All records are to be restated exactly, each line as it reads.

= = =

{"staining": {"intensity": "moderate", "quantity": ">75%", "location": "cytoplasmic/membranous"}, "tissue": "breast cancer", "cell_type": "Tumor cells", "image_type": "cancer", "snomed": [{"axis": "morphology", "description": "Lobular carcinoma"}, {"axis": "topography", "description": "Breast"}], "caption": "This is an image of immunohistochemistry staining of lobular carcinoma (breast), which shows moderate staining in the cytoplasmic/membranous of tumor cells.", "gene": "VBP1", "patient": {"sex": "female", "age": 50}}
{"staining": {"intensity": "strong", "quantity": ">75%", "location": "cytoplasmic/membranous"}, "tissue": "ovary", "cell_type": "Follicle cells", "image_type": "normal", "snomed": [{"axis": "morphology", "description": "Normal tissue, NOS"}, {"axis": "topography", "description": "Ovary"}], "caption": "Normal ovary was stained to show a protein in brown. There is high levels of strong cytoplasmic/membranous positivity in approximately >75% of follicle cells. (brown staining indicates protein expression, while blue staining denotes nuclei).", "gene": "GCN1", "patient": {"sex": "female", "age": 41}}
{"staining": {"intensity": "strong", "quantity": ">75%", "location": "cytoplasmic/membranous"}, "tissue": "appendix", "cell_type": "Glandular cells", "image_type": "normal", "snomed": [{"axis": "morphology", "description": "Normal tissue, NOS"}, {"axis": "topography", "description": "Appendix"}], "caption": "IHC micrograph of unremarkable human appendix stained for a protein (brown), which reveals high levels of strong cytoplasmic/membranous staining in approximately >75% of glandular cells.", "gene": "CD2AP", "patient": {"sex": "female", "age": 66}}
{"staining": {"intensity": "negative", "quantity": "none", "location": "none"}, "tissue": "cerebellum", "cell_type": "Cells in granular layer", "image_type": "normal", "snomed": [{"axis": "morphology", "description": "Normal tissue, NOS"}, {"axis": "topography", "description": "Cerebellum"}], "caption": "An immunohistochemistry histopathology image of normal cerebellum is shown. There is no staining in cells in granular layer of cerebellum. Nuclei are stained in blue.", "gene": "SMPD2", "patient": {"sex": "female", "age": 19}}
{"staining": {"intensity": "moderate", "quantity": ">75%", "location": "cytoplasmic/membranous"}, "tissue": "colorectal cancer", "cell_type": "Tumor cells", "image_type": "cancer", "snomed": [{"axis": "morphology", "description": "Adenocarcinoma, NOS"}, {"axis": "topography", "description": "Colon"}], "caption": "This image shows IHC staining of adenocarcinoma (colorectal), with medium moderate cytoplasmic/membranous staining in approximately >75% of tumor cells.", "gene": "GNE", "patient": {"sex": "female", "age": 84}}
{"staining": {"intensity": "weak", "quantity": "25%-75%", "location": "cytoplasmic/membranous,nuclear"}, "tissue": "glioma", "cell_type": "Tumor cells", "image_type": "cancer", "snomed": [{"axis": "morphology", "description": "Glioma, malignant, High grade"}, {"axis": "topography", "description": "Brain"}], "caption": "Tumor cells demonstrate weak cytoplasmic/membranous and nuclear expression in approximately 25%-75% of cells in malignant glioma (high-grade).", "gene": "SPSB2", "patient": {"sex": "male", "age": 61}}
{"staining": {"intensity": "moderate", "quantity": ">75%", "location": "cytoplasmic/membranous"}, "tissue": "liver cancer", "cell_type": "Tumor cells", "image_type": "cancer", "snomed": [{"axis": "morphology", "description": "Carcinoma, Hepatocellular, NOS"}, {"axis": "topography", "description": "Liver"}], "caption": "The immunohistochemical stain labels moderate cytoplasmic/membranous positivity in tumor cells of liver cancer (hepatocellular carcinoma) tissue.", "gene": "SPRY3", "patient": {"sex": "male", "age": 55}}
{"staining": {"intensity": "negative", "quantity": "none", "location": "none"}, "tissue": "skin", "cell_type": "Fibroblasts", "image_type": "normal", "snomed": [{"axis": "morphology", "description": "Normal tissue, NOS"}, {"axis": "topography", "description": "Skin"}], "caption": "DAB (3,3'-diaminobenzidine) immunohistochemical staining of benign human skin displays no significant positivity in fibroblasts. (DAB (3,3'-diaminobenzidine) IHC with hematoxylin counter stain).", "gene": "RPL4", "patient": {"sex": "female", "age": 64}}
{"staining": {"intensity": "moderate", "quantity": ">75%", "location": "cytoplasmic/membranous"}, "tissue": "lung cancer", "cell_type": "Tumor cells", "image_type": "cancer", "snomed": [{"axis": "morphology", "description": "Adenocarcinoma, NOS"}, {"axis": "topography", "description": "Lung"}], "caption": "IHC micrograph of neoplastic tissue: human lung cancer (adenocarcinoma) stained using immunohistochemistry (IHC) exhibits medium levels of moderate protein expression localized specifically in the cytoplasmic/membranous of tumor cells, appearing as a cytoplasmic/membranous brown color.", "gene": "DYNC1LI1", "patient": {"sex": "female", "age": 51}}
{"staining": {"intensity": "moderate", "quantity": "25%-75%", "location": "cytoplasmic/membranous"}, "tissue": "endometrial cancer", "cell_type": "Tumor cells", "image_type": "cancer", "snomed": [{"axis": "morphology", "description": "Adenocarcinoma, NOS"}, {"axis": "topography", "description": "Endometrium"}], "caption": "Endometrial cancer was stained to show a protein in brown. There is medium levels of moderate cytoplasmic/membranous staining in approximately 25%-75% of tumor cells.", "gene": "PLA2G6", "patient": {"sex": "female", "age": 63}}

= = =

_SOLUTION FOR THIS PROBLEM:_
{"staining": {"intensity": "moderate", "quantity": ">75%", "location": "cytoplasmic/membranous"}, "tissue": "breast cancer", "cell_type": "Tumor cells", "image_type": "cancer", "snomed": [{"axis": "morphology", "description": "Lobular carcinoma"}, {"axis": "topography", "description": "Breast"}], "caption": "This is an image of immunohistochemistry staining of lobular carcinoma (breast), which shows moderate staining in the cytoplasmic/membranous of tumor cells.", "gene": "VBP1", "patient": {"sex": "female", "age": 50}}
{"staining": {"intensity": "strong", "quantity": ">75%", "location": "cytoplasmic/membranous"}, "tissue": "ovary", "cell_type": "Follicle cells", "image_type": "normal", "snomed": [{"axis": "morphology", "description": "Normal tissue, NOS"}, {"axis": "topography", "description": "Ovary"}], "caption": "Normal ovary was stained to show a protein in brown. There is high levels of strong cytoplasmic/membranous positivity in approximately >75% of follicle cells. (brown staining indicates protein expression, while blue staining denotes nuclei).", "gene": "GCN1", "patient": {"sex": "female", "age": 41}}
{"staining": {"intensity": "strong", "quantity": ">75%", "location": "cytoplasmic/membranous"}, "tissue": "appendix", "cell_type": "Glandular cells", "image_type": "normal", "snomed": [{"axis": "morphology", "description": "Normal tissue, NOS"}, {"axis": "topography", "description": "Appendix"}], "caption": "IHC micrograph of unremarkable human appendix stained for a protein (brown), which reveals high levels of strong cytoplasmic/membranous staining in approximately >75% of glandular cells.", "gene": "CD2AP", "patient": {"sex": "female", "age": 66}}
{"staining": {"intensity": "negative", "quantity": "none", "location": "none"}, "tissue": "cerebellum", "cell_type": "Cells in granular layer", "image_type": "normal", "snomed": [{"axis": "morphology", "description": "Normal tissue, NOS"}, {"axis": "topography", "description": "Cerebellum"}], "caption": "An immunohistochemistry histopathology image of normal cerebellum is shown. There is no staining in cells in granular layer of cerebellum. Nuclei are stained in blue.", "gene": "SMPD2", "patient": {"sex": "female", "age": 19}}
{"staining": {"intensity": "moderate", "quantity": ">75%", "location": "cytoplasmic/membranous"}, "tissue": "colorectal cancer", "cell_type": "Tumor cells", "image_type": "cancer", "snomed": [{"axis": "morphology", "description": "Adenocarcinoma, NOS"}, {"axis": "topography", "description": "Colon"}], "caption": "This image shows IHC staining of adenocarcinoma (colorectal), with medium moderate cytoplasmic/membranous staining in approximately >75% of tumor cells.", "gene": "GNE", "patient": {"sex": "female", "age": 84}}
{"staining": {"intensity": "weak", "quantity": "25%-75%", "location": "cytoplasmic/membranous,nuclear"}, "tissue": "glioma", "cell_type": "Tumor cells", "image_type": "cancer", "snomed": [{"axis": "morphology", "description": "Glioma, malignant, High grade"}, {"axis": "topography", "description": "Brain"}], "caption": "Tumor cells demonstrate weak cytoplasmic/membranous and nuclear expression in approximately 25%-75% of cells in malignant glioma (high-grade).", "gene": "SPSB2", "patient": {"sex": "male", "age": 61}}
{"staining": {"intensity": "moderate", "quantity": ">75%", "location": "cytoplasmic/membranous"}, "tissue": "liver cancer", "cell_type": "Tumor cells", "image_type": "cancer", "snomed": [{"axis": "morphology", "description": "Carcinoma, Hepatocellular, NOS"}, {"axis": "topography", "description": "Liver"}], "caption": "The immunohistochemical stain labels moderate cytoplasmic/membranous positivity in tumor cells of liver cancer (hepatocellular carcinoma) tissue.", "gene": "SPRY3", "patient": {"sex": "male", "age": 55}}
{"staining": {"intensity": "negative", "quantity": "none", "location": "none"}, "tissue": "skin", "cell_type": "Fibroblasts", "image_type": "normal", "snomed": [{"axis": "morphology", "description": "Normal tissue, NOS"}, {"axis": "topography", "description": "Skin"}], "caption": "DAB (3,3'-diaminobenzidine) immunohistochemical staining of benign human skin displays no significant positivity in fibroblasts. (DAB (3,3'-diaminobenzidine) IHC with hematoxylin counter stain).", "gene": "RPL4", "patient": {"sex": "female", "age": 64}}
{"staining": {"intensity": "moderate", "quantity": ">75%", "location": "cytoplasmic/membranous"}, "tissue": "lung cancer", "cell_type": "Tumor cells", "image_type": "cancer", "snomed": [{"axis": "morphology", "description": "Adenocarcinoma, NOS"}, {"axis": "topography", "description": "Lung"}], "caption": "IHC micrograph of neoplastic tissue: human lung cancer (adenocarcinoma) stained using immunohistochemistry (IHC) exhibits medium levels of moderate protein expression localized specifically in the cytoplasmic/membranous of tumor cells, appearing as a cytoplasmic/membranous brown color.", "gene": "DYNC1LI1", "patient": {"sex": "female", "age": 51}}
{"staining": {"intensity": "moderate", "quantity": "25%-75%", "location": "cytoplasmic/membranous"}, "tissue": "endometrial cancer", "cell_type": "Tumor cells", "image_type": "cancer", "snomed": [{"axis": "morphology", "description": "Adenocarcinoma, NOS"}, {"axis": "topography", "description": "Endometrium"}], "caption": "Endometrial cancer was stained to show a protein in brown. There is medium levels of moderate cytoplasmic/membranous staining in approximately 25%-75% of tumor cells.", "gene": "PLA2G6", "patient": {"sex": "female", "age": 63}}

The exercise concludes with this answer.